_What is required_: Copy each of the records below word for word. Leave the pictures out of your copy.

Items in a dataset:
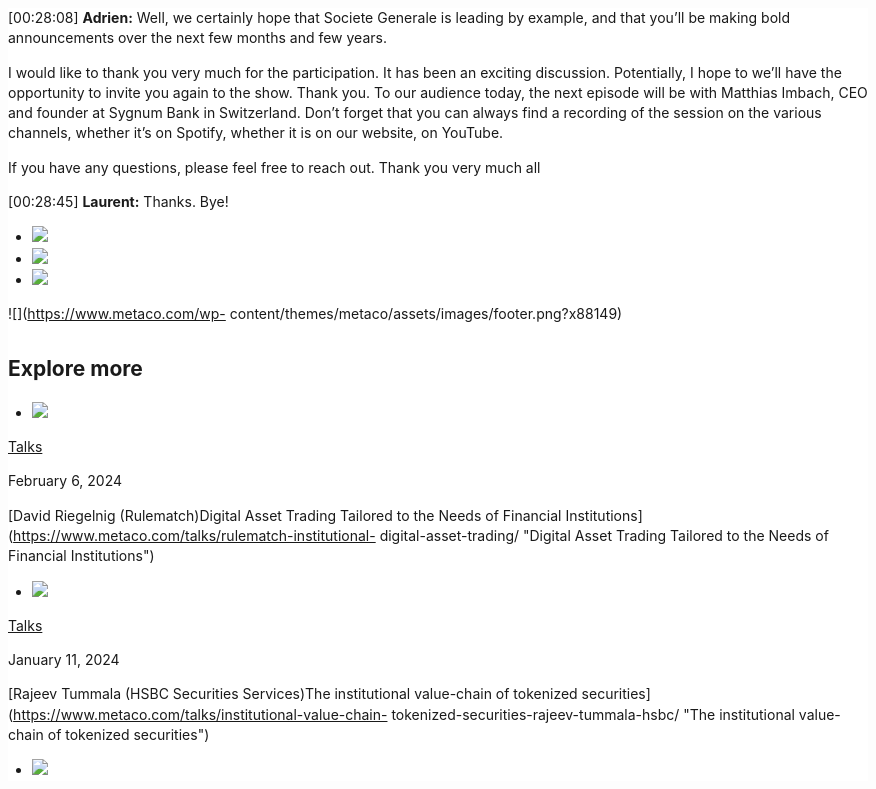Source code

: 

[00:28:08] **Adrien:**  Well, we certainly hope that Societe Generale is
leading by example, and that you’ll be making bold announcements over the next
few months and few years.

I would like to thank you very much for the participation. It has been an
exciting discussion. Potentially, I hope to we’ll have the opportunity to
invite you again to the show. Thank you. To our audience today, the next
episode will be with Matthias Imbach, CEO and founder at Sygnum Bank in
Switzerland. Don’t forget that you can always find a recording of the session
on the various channels, whether it’s on Spotify, whether it is on our
website, on YouTube.

If you have any questions, please feel free to reach out. Thank you very much
all



[00:28:45] **Laurent:**  Thanks. Bye!

  * [![](https://www.metaco.com/wp-content/uploads/2023/01/spotify.png?x88149)](https://open.spotify.com/show/0IiI7iftR3F3RqinfJbpRT)
  * [![](https://www.metaco.com/wp-content/uploads/2023/01/apple-podcasts.png?x88149)](https://podcasts.apple.com/us/podcast/metaco-talks-crypto-podcast-on-building-the-future/id1542371076?uo=4)
  * [![](https://www.metaco.com/wp-content/uploads/2023/01/google-podcasts.png?x88149)](https://podcasts.google.com/feed/aHR0cHM6Ly9hbmNob3IuZm0vcy80MWY2MzA3NC9wb2RjYXN0L3Jzcw==)

![](https://www.metaco.com/wp-
content/themes/metaco/assets/images/footer.png?x88149)

## **Explore** more

  * ![](https://www.metaco.com/wp-content/uploads/2024/01/mt-speaker_ep-44-square-640x640.png?x88149)

[Talks](https://www.metaco.com/category/talks/)

February 6, 2024

[David Riegelnig (Rulematch)Digital Asset Trading Tailored to the Needs of
Financial Institutions](https://www.metaco.com/talks/rulematch-institutional-
digital-asset-trading/ "Digital Asset Trading Tailored to the Needs of
Financial Institutions")

  * ![](https://www.metaco.com/wp-content/uploads/2023/12/mt-speaker_ep-43-square_dark-blue-640x640.png?x88149)

[Talks](https://www.metaco.com/category/talks/)

January 11, 2024

[Rajeev Tummala (HSBC Securities Services)The institutional value-chain of
tokenized securities](https://www.metaco.com/talks/institutional-value-chain-
tokenized-securities-rajeev-tummala-hsbc/ "The institutional value-chain of
tokenized securities")

  * ![](https://www.metaco.com/wp-content/uploads/2023/11/mt-speaker_ep-42_light-blue-square-640x640.png?x88149)
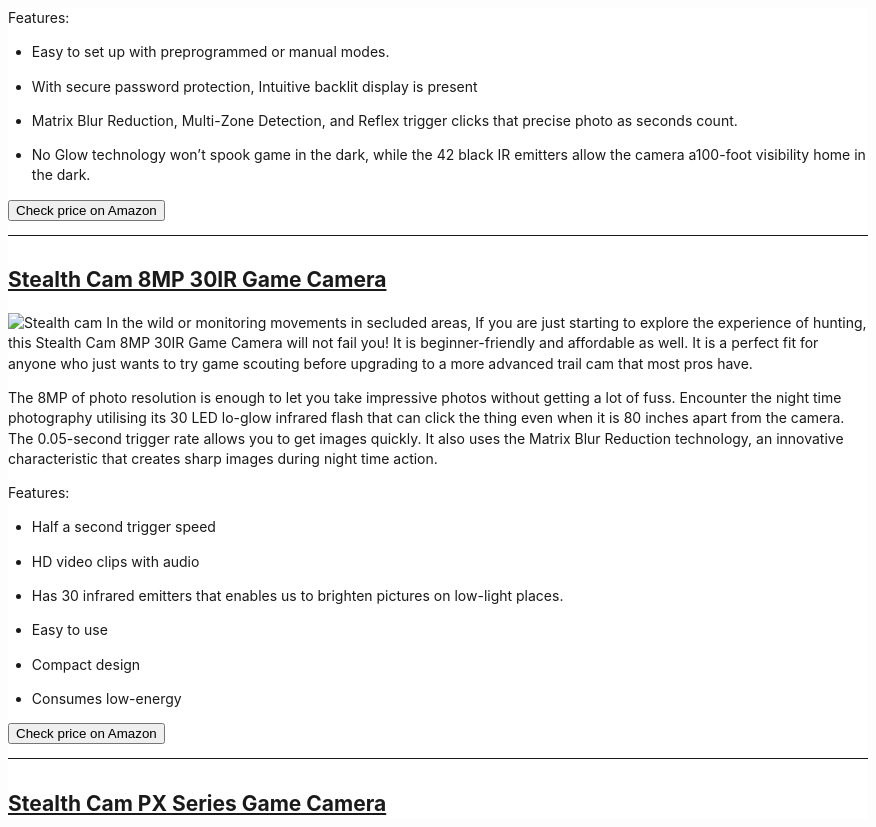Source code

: Features:

-   Easy to set up with preprogrammed or manual modes.
    
-   With secure password protection, Intuitive backlit display is present
    
-   Matrix Blur Reduction, Multi-Zone Detection, and Reflex trigger clicks that precise photo as seconds count.
    
-   No Glow technology won’t spook game in the dark, while the 42 black IR emitters allow the camera a100-foot visibility home in the dark.
    


<a href="https://amzn.to/3REQQI1"><button>Check price on Amazon</button> </a>

  

----------

## [Stealth Cam 8MP 30IR Game Camera](https://amzn.to/3Dl2kff)

![Stealth cam](https://m.media-amazon.com/images/I/71aUDG4NkBL._AC_UL480_FMwebp_QL65_.jpg)
In the wild or monitoring movements in secluded areas, If you are just starting to explore the experience of hunting, this Stealth Cam 8MP 30IR Game Camera will not fail you! It is beginner-friendly and affordable as well. It is a perfect fit for anyone who just wants to try game scouting before upgrading to a more advanced trail cam that most pros have.

The 8MP of photo resolution is enough to let you take impressive photos without getting a lot of fuss. Encounter the night time photography utilising its 30 LED lo-glow infrared flash that can click the thing even when it is 80 inches apart from the camera. The 0.05-second trigger rate allows you to get images quickly. It also uses the Matrix Blur Reduction technology, an innovative characteristic that creates sharp images during night time action.

Features:

-   Half a second trigger speed
    
-   HD video clips with audio
    
-   Has 30 infrared emitters that enables us to brighten pictures on low-light places.
    
-   Easy to use
    
-   Compact design
    
-   Consumes low-energy
    


<a href="https://amzn.to/3Dl2kff"><button>Check price on Amazon</button> </a>


  

----------

## [Stealth Cam PX Series Game Camera](https://amzn.to/3eExjsp)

_Result of this exercise_:
Source code

: 

[00:28:08] **Adrien:**  Well, we certainly hope that Societe Generale is
leading by example, and that you’ll be making bold announcements over the next
few months and few years.

I would like to thank you very much for the participation. It has been an
exciting discussion. Potentially, I hope to we’ll have the opportunity to
invite you again to the show. Thank you. To our audience today, the next
episode will be with Matthias Imbach, CEO and founder at Sygnum Bank in
Switzerland. Don’t forget that you can always find a recording of the session
on the various channels, whether it’s on Spotify, whether it is on our
website, on YouTube.

If you have any questions, please feel free to reach out. Thank you very much
all



[00:28:45] **Laurent:**  Thanks. Bye!

  * [![](https://www.metaco.com/wp-content/uploads/2023/01/spotify.png?x88149)](https://open.spotify.com/show/0IiI7iftR3F3RqinfJbpRT)
  * [![](https://www.metaco.com/wp-content/uploads/2023/01/apple-podcasts.png?x88149)](https://podcasts.apple.com/us/podcast/metaco-talks-crypto-podcast-on-building-the-future/id1542371076?uo=4)
  * [![](https://www.metaco.com/wp-content/uploads/2023/01/google-podcasts.png?x88149)](https://podcasts.google.com/feed/aHR0cHM6Ly9hbmNob3IuZm0vcy80MWY2MzA3NC9wb2RjYXN0L3Jzcw==)

![](https://www.metaco.com/wp-
content/themes/metaco/assets/images/footer.png?x88149)

## **Explore** more

  * ![](https://www.metaco.com/wp-content/uploads/2024/01/mt-speaker_ep-44-square-640x640.png?x88149)

[Talks](https://www.metaco.com/category/talks/)

February 6, 2024

[David Riegelnig (Rulematch)Digital Asset Trading Tailored to the Needs of
Financial Institutions](https://www.metaco.com/talks/rulematch-institutional-
digital-asset-trading/ "Digital Asset Trading Tailored to the Needs of
Financial Institutions")

  * ![](https://www.metaco.com/wp-content/uploads/2023/12/mt-speaker_ep-43-square_dark-blue-640x640.png?x88149)

[Talks](https://www.metaco.com/category/talks/)

January 11, 2024

[Rajeev Tummala (HSBC Securities Services)The institutional value-chain of
tokenized securities](https://www.metaco.com/talks/institutional-value-chain-
tokenized-securities-rajeev-tummala-hsbc/ "The institutional value-chain of
tokenized securities")

  * ![](https://www.metaco.com/wp-content/uploads/2023/11/mt-speaker_ep-42_light-blue-square-640x640.png?x88149)
Source code

: Features:

-   Easy to set up with preprogrammed or manual modes.
    
-   With secure password protection, Intuitive backlit display is present
    
-   Matrix Blur Reduction, Multi-Zone Detection, and Reflex trigger clicks that precise photo as seconds count.
    
-   No Glow technology won’t spook game in the dark, while the 42 black IR emitters allow the camera a100-foot visibility home in the dark.
    


<a href="https://amzn.to/3REQQI1"><button>Check price on Amazon</button> </a>

  

----------

## [Stealth Cam 8MP 30IR Game Camera](https://amzn.to/3Dl2kff)

![Stealth cam](https://m.media-amazon.com/images/I/71aUDG4NkBL._AC_UL480_FMwebp_QL65_.jpg)
In the wild or monitoring movements in secluded areas, If you are just starting to explore the experience of hunting, this Stealth Cam 8MP 30IR Game Camera will not fail you! It is beginner-friendly and affordable as well. It is a perfect fit for anyone who just wants to try game scouting before upgrading to a more advanced trail cam that most pros have.

The 8MP of photo resolution is enough to let you take impressive photos without getting a lot of fuss. Encounter the night time photography utilising its 30 LED lo-glow infrared flash that can click the thing even when it is 80 inches apart from the camera. The 0.05-second trigger rate allows you to get images quickly. It also uses the Matrix Blur Reduction technology, an innovative characteristic that creates sharp images during night time action.

Features:

-   Half a second trigger speed
    
-   HD video clips with audio
    
-   Has 30 infrared emitters that enables us to brighten pictures on low-light places.
    
-   Easy to use
    
-   Compact design
    
-   Consumes low-energy
    


<a href="https://amzn.to/3Dl2kff"><button>Check price on Amazon</button> </a>


  

----------

## [Stealth Cam PX Series Game Camera](https://amzn.to/3eExjsp)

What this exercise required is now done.